=== Metin Bölümü ===

- 312 Okunma
- 1 Yorum
- 0 Beğeni
19 MAYIS RUHU
19 MAYIS RUHU
Baharla birlikte yeşile bürünen dünya yüzeyi, kabuk değiştirmeye başlar. Yağmurun beslediği topraklar, mayıs güneşinin sıcaklığını emince tabiattaki canlanma hızlanır. Yeniden doğuşun gerçekleştiği bu canlanma neticesinde, dünya kabuğunun verimli üst yüzeyi olan toprak da uyanarak evreni selamlar.
Binlerce yıllık tarihi süreç içerisinde, Türk milleti; özgürlüğünü koruyabilmek uğruna birçok badireler atlatmıştır. Tarihin derinliklerinden bugüne istiklal ve bağımsızlığını koruyabilmiş ender uluslardan biri olan Türk ulusu, özgürce yaşayabilmesinin bedelini gerektiğinde kanıyla ve canıyla vermiştir.
19 Mayıs 1919 tarihi, bu asil milletin son bağımsızlık mücadelesi olan Kurtuluş Savaşı’nın başlangıcı olması yönüyle ayrı bir önem taşır. Acının sonunda mutluluğu elde etmek kolay olmaz. Bunu başaranları anlatmaksa daha da zor! Korlaşan yürekle emzirilen destansı zaferi yudumlayanların öyküsüdür bu.
Osmanlı İmparatorluğu’nun Birinci Dünya Savaşı’nda yenik düşmesi sonucu; işgal güçleri, kara bulutlar misali ülkemizdeki bağımsızlık güneşini gölgelemişti. Çizmeler, Anadolu’yu çiğnemeye yelteniyordu. Halk, tedirgin ve yarınlarından endişeliydi.
İstanbul, payitaht merkezi yani başkent olması yönüyle düşman birlikleri tarafından ilk işgal edilen şehrimizdi. Memleketin dört bir tarafı, paylaşım planı dâhilinde işgal ediliyordu. Her gün yeni bir acıyla, açlıkla, ölümle, yokluk ve zorlukla karşılaşılıyordu. Binlerce yıllık tarihi serüveninde esirliği tatmamış yüce Türk milletinin her bir ferdi, bu kara günlerin vahametinden bunalıyor, kurtuluş yolu arıyordu.
İşte böylesi bir ortamda, Yunanlıların İzmir’i işgal etmesi, bardağı taşıran son damla olmuştu. ‘Geldikleri gibi giderler!’ diyen Mustafa Kemal Paşa, Türk milletinin içinde bulunduğu bu zor duruma son vermek için Anadolu’ya geçerek Kurtuluş Savaşı’nı başlatmaya karar vermişti. 19 Mayıs 1919’da bir avuç silah arkadaşıyla Samsun’a giden Gazi Mustafa Kemal Paşa, o gün parlak ve aydınlık bir Mayıs güneşi olarak Türk milletine bir umut ışığı olmuştur.

=== Verilen Kayıtlar ===

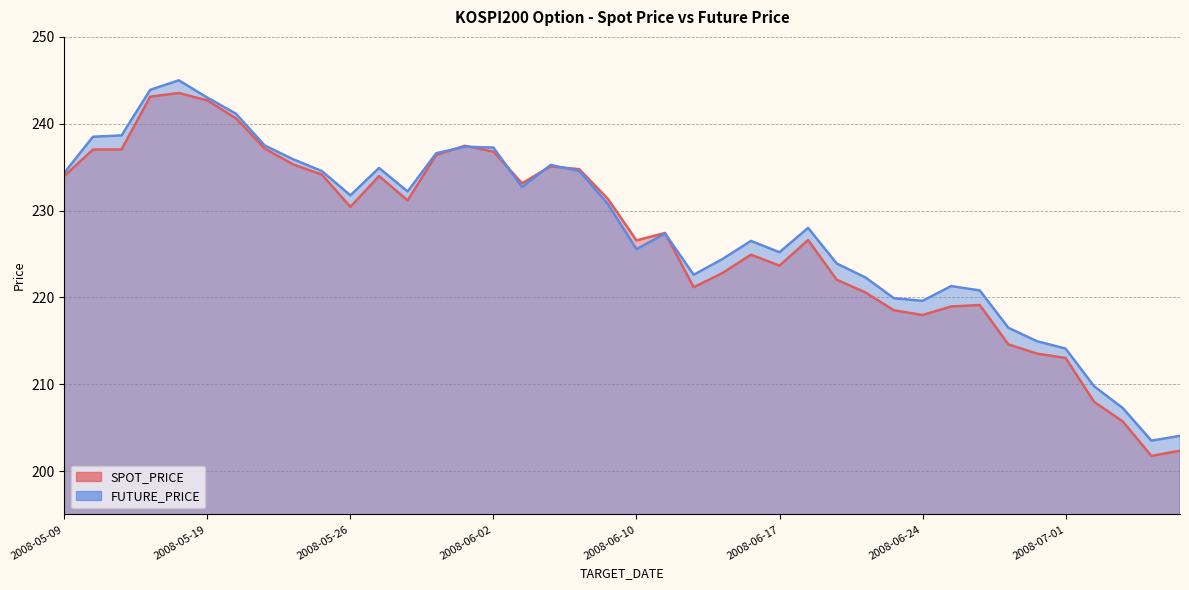

Which category has the lowest value across all series?

2008-07-04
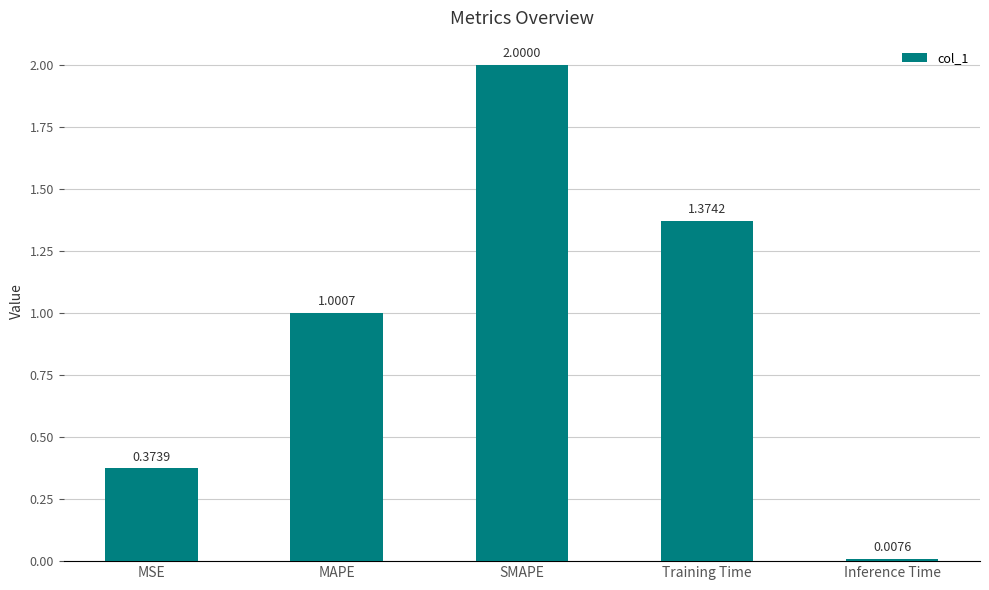

Read the value at MAPE.

1.0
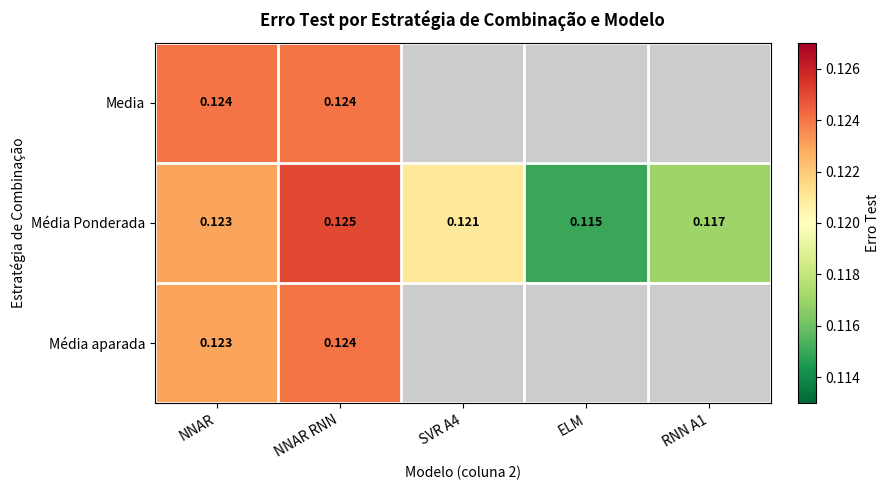

Is the value of Media at NNAR greater than the value of Média Ponderada at NNAR?

Yes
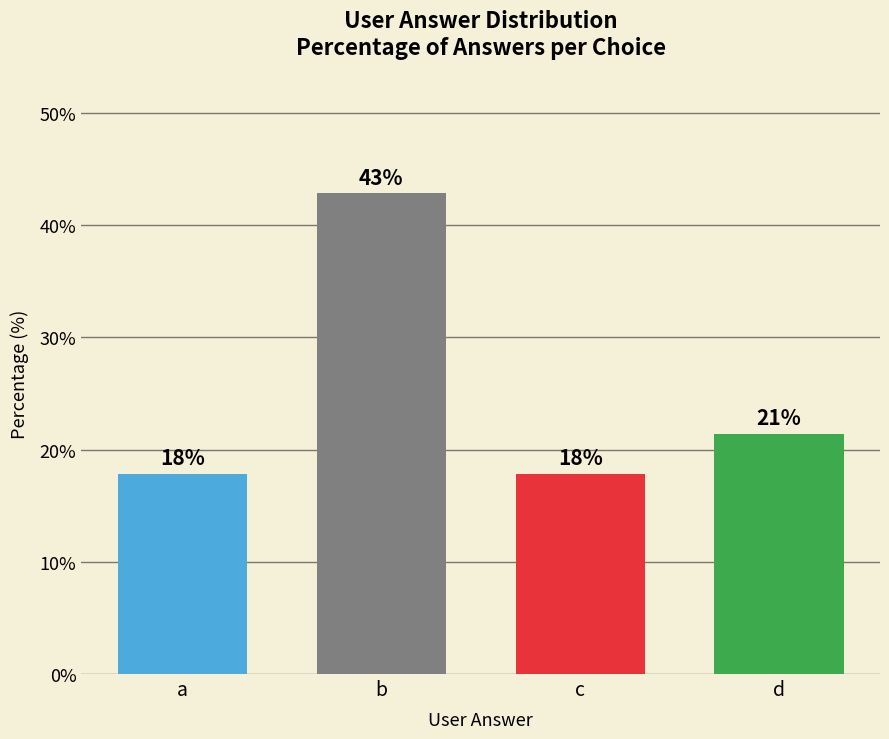

Reading right to left, list all the values displayed in this chart.

21.4	17.9	42.9	17.9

===

## Etkinlikler
**A.** 19 Mayıs metnine göre şu soruları cevaplayın:
(i) Düşman birliklerinin ilk işgal ettiği şehir hangisidir?
(ii) İzmir'i işgal ederek bardağı taşıran son damlayı kimler oluşturmuştur?
(iii) Mustafa Kemal Paşa 19 Mayıs 1919'da silah arkadaşlarıyla nereye gitmiştir?
**B.** Lütfen kayıtlarda "Is the value" ifadesinin geçtiği satırdan kayıtların sonuna kadar olan bölümü, iki ucu da dâhil olmak üzere aynen kopyalayın. Resimleri cevabınıza almayın.

## Cevap Anahtarı
**A.**
(i) İstanbul
(ii) Yunanlılar
(iii) Samsun

**B.**
Is the value of Media at NNAR greater than the value of Média Ponderada at NNAR?

Yes

Reading right to left, list all the values displayed in this chart.

21.4	17.9	42.9	17.9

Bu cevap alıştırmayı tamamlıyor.